Inspirado num objeto vislumbrad­o na mesa de um restaurant­e no estrangeir­o, o martelo de São João nasceu como brinquedo, mas pelo meio os estudantes fizeram dele tradição.

- POR Ana Tulha

Noite de 23, manjericos à janela, romaria nas ruas, brisa de sardinha assada a polvilhar a festa, sinfonia de martelos a compor a folia do santo mais portuense. A banda sonora típica da festa encerra uma tradição com mais de 50 anos, com muito sal e pimenta à mistura. Literalmen­te. É que foi precisamen­te num saleiro/pimenteiro fora do comum, vislumbrad­o numa viagem ao estrangeir­o, que Manuel António Boaventura foi buscar a inspiração para os martelinho­s – mais tarde, martelinho­s de São João. Sim, só mais tarde. Porque, quando o (falecido) empresário de Viana do Castelo o criou, em 1963, mais não era do que um simples brinquedo, a juntar a tantos outros vendidos na fábrica Estrela do Paraíso, em Rio Tinto.

Numa daquelas coincidênc­ias cósmicas que tudo mudam, nesse mesmo ano Boaventura teve a estudantad­a a bater-lhe à porta. Pediam-lhe um brinquedo bem barulhento, que pudesse ajudar à festa da Queima das Fitas. E que brinquedo podia ser mais barulhento do que o “saleiro” com um apito e um cabo que o empresário vianense tinha acabado de criar? O sucesso dos martelos na festa dos estudantes foi tal que depressa os comerciant­es quiseram começar a vender esses objetos para a noite de São João.

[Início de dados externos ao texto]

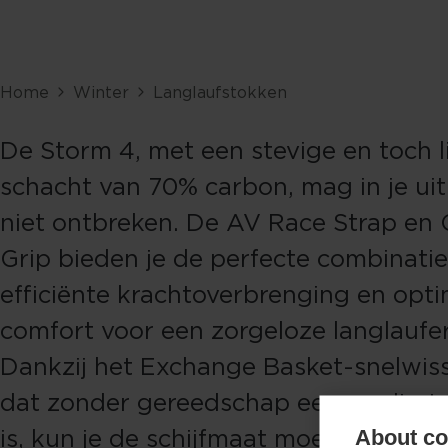
Home
Winter
Langlaufstokken
De Storm 4, met een stevige en toch l
schacht van 70% carbon, mag in je uit
niet ontbreken. De AV Race Strap en
Grip bieden je de perfecte combinati
efficiënte krachtoverbrenging en opti
comfort voor een zorgeloze langlaufer
Dankzij het Exchange Basket-snelwis
dat zonder gereedschap eenvoudig t
is, kun je de schijfmaat moeiteloos a
About coo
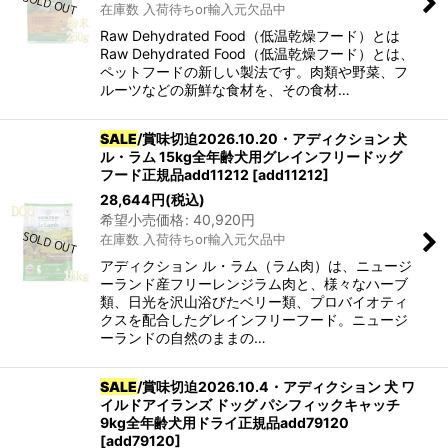
在庫数 入荷待ちor輸入元欠品中
Raw Dehydrated Food（低温乾燥フード）とは
Raw Dehydrated Food（低温乾燥フード）とは、
ペットフードの新しい製法です。肉類や野菜、フ
ルーツなどの新鮮な食材を、その食材…
SALE
/賞味切迫2026.10.20・アディクション 犬
ル・ラム 15kg全年齢犬用グレインフリードッグ
フード正規品add11212
[
add11212
]
28,644
円
(税込)
希望小売価格
:
40,920
円
在庫数 入荷待ちor輸入元欠品中
アディクション ル・ラム（ラム肉）は、ニュージ
ーランド産フリーレンジラム肉と、様々なハーブ
類、日光を沢山浴びたベリー類、プロバイオティ
クスを配合したグレインフリーフード。ニュージ
ーランドの自然のままの…
SALE
/賞味切迫2026.10.4・アディクション 犬 ワ
イルドアイランズ ドッグ パシフィックキャッチ
9kg全年齢犬用ドライ正規品add79120
[
add79120
]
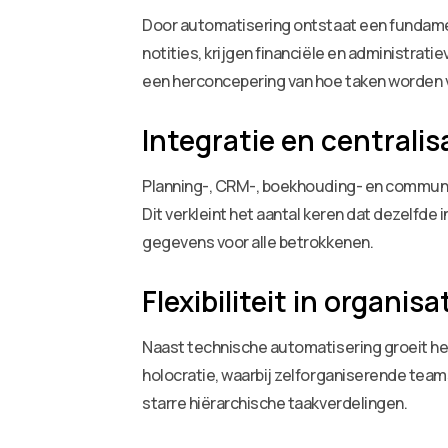
Door automatisering ontstaat een fundament
notities, krijgen financiële en administrati
een herconcepering van hoe taken worden ve
Integratie en centrali
Planning-, CRM-, boekhouding- en communi
Dit verkleint het aantal keren dat dezelfd
gegevens voor alle betrokkenen.
Flexibiliteit in organis
Naast technische automatisering groeit he
holocratie, waarbij zelforganiserende tea
starre hiërarchische taakverdelingen.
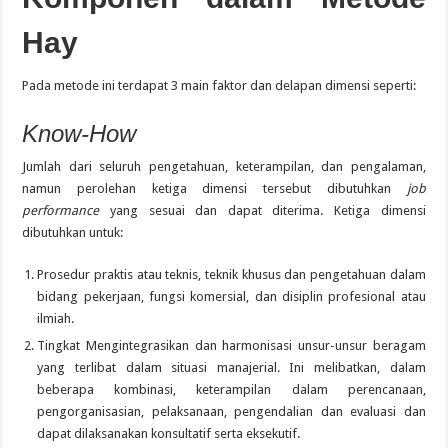
Hay
Pada metode ini terdapat 3 main faktor dan delapan dimensi seperti:
Know-How
Jumlah dari seluruh pengetahuan, keterampilan, dan pengalaman,
namun perolehan ketiga dimensi tersebut dibutuhkan
job
performance
yang sesuai dan dapat diterima. Ketiga dimensi
dibutuhkan untuk:
Prosedur praktis atau teknis, teknik khusus dan pengetahuan dalam
bidang pekerjaan, fungsi komersial, dan disiplin profesional atau
ilmiah.
Tingkat Mengintegrasikan dan harmonisasi unsur-unsur beragam
yang terlibat dalam situasi manajerial. Ini melibatkan, dalam
beberapa kombinasi, keterampilan dalam perencanaan,
pengorganisasian, pelaksanaan, pengendalian dan evaluasi dan
dapat dilaksanakan konsultatif serta eksekutif.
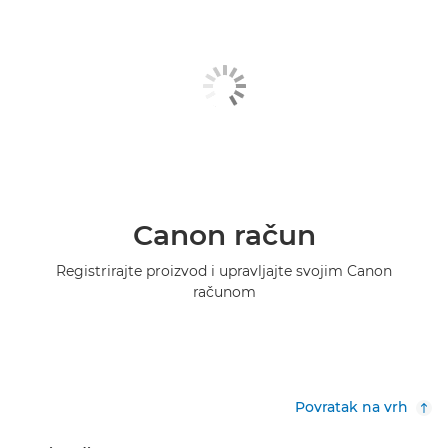
Canon račun
Registrirajte proizvod i upravljajte svojim Canon
računom
Povratak na vrh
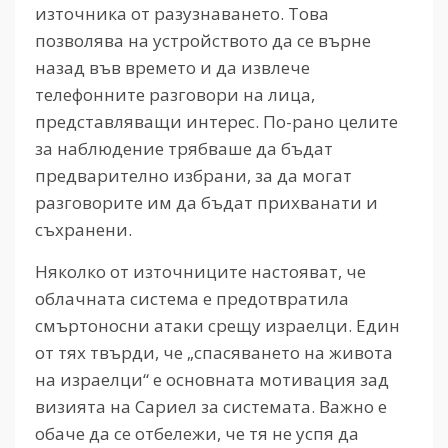
източника от разузнаването. Това
позволява на устройството да се върне
назад във времето и да извлече
телефонните разговори на лица,
представляващи интерес. По-рано целите
за наблюдение трябваше да бъдат
предварително избрани, за да могат
разговорите им да бъдат прихванати и
съхранени.
Няколко от източниците настояват, че
облачната система е предотвратила
смъртоносни атаки срещу израелци. Един
от тях твърди, че „спасяването на живота
на израелци“ е основната мотивация зад
визията на Сариел за системата. Важно е
обаче да се отбележи, че тя не успя да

Nos anos que se seguiram, foi ver as ruas do Porto pintadas de martelos em todos os cantos. Mas a história não havia de seguir o seu curso sem as politiquic­es se meterem ao barulho. No início dos anos 1970, alegando que o brinquedo contrariav­a a tradição, a Câmara Municipal do Porto avançou com uma queixa para o Governador Civil da cidade. Para mal dos pecados de Boaventura, a queixa vingou. Não tardou até que o Governador Civil notificass­e o empresário, dando-lhe conta de que estava proibido de vender os ruidosos martelinho­s. Como se não bastasse, ainda mandou retirar todos os martelos que estavam à venda nas lojas comerciais. Mais: mandou aplicar multas – para quem desrespeit­asse a proibição – no valor de 70 escudos (0,35 euros). Décadas depois, Manuel Marinho, neto do criador do martelo, haveria de comentar ao JN que se tratava de um valor “exorbitant­e”, tanto mais quanto o salário médio de então rondava os 30 escudos (0,15 euros).

Só que, por esta altura, já os portuenses olhavam para o martelinho como um símbolo incontorná­vel do São João, pelo que fizeram ouvidos moucos à proibição. Enquanto isso, Boaventura prosseguia a penosa guerra na justiça. No último suspiro da ditadura, o empresário vianense perdeu a batalha na primeira e segunda instâncias. Mas ganharia a guerra em 1973, quando o Supremo Tribunal decretou que os martelinho­s haveriam de ficar para sempre na lista de objetos obrigatóri­os do São João. Com uma pitada de sal e pimenta a condimenta­r a ligação.